Je parlais d'étonnement, mais ce n'est pas vraiment une surprise tant Cassavetes dirige ses acteurs comme une troupe de théâtre en répétition, avec une grande part d'improvisation suscitée afin de libérer les mots et les gestes, pour qu'un certain réalisme accompagne le film et impose les enjeux dramatiques avec plus de force. Cosmo Vitelli au milieu des filles, de sa troupe, discute, sourit, encourage, anime et insuffle la vitalité nécessaire pour son spectacle. Sans doute est-il John Cassavetes lui même, son double.

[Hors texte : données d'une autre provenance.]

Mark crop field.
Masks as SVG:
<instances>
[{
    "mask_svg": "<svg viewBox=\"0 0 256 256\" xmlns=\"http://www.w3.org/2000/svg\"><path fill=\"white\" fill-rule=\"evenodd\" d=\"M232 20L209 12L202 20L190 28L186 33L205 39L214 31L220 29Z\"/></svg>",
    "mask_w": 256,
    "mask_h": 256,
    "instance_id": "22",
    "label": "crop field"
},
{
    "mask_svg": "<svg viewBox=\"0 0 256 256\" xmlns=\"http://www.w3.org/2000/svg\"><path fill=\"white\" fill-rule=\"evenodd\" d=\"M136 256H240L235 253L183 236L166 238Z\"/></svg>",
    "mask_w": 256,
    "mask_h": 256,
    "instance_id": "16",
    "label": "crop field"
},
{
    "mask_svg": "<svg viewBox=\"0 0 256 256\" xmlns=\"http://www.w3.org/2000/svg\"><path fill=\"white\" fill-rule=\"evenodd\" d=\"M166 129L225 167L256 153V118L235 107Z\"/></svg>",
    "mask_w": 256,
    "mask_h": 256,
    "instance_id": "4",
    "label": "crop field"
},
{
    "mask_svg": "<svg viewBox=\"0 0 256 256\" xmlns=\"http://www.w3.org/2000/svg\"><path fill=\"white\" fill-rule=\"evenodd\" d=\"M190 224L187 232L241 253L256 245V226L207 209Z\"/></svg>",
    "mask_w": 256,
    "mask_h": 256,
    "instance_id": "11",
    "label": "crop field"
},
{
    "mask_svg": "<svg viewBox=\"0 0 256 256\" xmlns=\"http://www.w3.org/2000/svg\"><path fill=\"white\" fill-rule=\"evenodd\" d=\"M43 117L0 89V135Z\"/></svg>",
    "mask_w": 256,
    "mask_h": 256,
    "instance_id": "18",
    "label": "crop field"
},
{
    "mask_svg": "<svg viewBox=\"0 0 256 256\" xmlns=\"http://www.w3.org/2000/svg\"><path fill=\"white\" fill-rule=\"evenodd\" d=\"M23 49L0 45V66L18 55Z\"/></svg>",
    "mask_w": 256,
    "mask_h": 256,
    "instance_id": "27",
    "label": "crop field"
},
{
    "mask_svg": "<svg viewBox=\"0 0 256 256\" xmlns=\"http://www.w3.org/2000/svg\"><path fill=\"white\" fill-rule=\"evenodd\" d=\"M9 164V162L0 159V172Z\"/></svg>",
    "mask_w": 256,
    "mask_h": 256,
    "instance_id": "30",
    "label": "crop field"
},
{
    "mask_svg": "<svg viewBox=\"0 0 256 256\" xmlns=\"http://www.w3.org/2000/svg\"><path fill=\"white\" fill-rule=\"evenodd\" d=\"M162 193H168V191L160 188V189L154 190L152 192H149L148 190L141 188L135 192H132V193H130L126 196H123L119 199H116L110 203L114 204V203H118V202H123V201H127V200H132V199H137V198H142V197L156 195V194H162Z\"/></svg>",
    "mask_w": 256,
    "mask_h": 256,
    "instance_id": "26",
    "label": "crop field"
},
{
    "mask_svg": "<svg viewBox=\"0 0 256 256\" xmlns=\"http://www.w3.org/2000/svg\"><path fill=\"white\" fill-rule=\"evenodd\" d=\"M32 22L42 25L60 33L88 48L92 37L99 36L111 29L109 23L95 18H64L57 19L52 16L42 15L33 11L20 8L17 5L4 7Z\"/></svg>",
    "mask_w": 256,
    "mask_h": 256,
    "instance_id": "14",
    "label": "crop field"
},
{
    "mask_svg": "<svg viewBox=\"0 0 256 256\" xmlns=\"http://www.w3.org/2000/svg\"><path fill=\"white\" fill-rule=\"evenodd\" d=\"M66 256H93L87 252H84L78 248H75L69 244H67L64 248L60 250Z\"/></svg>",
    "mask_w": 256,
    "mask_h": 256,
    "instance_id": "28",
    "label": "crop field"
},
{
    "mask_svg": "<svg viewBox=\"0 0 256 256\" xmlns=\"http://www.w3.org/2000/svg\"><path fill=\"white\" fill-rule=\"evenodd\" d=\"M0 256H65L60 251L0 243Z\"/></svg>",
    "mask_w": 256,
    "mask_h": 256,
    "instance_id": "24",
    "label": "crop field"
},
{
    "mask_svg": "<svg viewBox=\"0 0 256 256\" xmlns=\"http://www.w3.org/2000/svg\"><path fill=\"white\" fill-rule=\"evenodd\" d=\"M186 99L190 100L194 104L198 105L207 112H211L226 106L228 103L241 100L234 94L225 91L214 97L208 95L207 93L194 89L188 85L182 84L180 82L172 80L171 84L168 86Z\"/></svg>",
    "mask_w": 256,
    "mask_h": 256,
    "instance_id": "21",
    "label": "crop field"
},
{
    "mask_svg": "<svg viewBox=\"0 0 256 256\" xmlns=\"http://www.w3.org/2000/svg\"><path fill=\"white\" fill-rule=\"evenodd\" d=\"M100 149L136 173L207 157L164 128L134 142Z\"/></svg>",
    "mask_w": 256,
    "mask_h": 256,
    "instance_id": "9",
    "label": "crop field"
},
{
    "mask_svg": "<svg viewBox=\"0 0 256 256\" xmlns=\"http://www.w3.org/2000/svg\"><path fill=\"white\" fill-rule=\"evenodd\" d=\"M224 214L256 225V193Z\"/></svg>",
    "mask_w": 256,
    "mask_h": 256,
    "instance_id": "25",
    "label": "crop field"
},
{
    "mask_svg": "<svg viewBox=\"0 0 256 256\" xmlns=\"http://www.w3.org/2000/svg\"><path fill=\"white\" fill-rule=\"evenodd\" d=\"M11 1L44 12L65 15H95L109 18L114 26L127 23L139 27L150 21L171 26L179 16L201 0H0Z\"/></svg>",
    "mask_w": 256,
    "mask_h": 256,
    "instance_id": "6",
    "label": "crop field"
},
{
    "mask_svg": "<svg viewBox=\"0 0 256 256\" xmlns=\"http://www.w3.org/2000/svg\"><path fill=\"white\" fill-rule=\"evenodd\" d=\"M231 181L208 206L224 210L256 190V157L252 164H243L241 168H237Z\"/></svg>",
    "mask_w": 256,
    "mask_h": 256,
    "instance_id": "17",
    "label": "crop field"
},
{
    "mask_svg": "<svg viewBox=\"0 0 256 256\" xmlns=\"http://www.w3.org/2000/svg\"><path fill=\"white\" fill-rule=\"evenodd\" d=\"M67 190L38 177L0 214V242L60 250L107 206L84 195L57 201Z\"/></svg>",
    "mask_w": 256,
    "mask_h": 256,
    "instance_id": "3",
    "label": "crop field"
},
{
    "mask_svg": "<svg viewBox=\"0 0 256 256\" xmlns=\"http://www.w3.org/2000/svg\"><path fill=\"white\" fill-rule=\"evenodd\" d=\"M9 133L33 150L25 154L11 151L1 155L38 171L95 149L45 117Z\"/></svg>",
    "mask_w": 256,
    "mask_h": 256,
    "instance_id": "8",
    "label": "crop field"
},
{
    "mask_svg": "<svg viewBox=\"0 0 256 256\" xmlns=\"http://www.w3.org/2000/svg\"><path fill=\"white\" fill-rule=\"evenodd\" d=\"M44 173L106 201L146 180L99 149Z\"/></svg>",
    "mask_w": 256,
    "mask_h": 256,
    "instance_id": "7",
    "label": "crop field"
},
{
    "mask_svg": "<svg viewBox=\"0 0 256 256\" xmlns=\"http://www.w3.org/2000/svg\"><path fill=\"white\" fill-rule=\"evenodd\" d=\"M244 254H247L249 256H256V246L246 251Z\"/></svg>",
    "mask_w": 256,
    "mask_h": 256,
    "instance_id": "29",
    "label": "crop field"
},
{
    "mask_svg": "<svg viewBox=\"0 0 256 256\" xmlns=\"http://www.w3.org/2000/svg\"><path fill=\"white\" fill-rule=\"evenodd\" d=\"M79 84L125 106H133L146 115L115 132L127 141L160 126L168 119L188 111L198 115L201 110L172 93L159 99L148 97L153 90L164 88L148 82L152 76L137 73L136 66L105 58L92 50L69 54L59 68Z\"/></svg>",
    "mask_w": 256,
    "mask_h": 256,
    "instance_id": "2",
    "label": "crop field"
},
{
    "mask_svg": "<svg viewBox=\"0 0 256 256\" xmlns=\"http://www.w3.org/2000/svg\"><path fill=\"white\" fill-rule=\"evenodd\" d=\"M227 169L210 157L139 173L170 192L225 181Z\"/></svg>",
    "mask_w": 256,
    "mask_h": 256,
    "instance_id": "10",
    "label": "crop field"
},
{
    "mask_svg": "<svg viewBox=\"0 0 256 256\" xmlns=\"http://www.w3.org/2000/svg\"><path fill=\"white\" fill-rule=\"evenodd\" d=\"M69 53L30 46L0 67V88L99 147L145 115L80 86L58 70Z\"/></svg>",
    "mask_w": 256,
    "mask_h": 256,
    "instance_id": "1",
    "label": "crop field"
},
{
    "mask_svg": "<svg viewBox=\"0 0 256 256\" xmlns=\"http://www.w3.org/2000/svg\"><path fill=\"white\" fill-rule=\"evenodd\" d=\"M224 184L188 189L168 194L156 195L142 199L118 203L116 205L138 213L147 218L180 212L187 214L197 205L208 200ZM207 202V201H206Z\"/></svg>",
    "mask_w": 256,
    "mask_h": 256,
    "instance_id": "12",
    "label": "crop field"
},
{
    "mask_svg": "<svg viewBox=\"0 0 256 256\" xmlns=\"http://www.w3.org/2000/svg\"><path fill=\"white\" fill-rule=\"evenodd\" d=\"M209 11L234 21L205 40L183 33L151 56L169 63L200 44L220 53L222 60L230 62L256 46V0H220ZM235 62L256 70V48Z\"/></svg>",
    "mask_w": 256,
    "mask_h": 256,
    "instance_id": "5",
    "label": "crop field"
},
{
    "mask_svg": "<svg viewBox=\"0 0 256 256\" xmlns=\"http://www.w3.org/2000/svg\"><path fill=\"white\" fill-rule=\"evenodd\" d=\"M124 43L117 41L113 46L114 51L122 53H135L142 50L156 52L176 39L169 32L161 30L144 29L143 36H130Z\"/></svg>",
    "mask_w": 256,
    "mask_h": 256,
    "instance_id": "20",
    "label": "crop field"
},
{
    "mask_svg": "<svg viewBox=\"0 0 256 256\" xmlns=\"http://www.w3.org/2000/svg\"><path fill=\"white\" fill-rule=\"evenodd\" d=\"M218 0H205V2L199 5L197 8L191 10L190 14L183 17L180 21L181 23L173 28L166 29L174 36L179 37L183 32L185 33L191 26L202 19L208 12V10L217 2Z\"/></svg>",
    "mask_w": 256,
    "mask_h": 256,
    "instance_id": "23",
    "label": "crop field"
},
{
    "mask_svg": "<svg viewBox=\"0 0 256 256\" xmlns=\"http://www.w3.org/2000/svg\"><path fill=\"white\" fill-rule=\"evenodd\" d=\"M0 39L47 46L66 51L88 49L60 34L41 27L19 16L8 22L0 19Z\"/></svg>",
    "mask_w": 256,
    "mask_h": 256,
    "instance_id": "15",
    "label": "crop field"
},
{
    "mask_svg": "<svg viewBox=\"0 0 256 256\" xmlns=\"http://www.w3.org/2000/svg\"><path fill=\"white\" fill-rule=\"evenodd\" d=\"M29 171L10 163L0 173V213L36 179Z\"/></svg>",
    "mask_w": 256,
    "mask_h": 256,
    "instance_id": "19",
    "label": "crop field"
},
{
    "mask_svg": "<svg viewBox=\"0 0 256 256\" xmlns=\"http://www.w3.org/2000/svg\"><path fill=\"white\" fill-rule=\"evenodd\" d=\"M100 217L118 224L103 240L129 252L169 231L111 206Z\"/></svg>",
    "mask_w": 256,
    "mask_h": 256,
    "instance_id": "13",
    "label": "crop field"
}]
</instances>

J'avais lu ici ou là des critiques signalant les nombreux liens entre ce film et "Tournée" de Mathieu Amalric. Je suppose que le parcours chaotique et passionné, encrotté d'emmerdes des deux directeurs de troupe, ainsi que les figures princières des deux hommes sont effectivement assez similaires, la différence venant plutôt de la moindre place des femmes dans le film de Cassavetes. M'enfin, personnellement, il n'y a pas photo : au finish, le Cassavetes, visuellement plus beau, psychologiquement plus intense, tient trois encolures d'avance.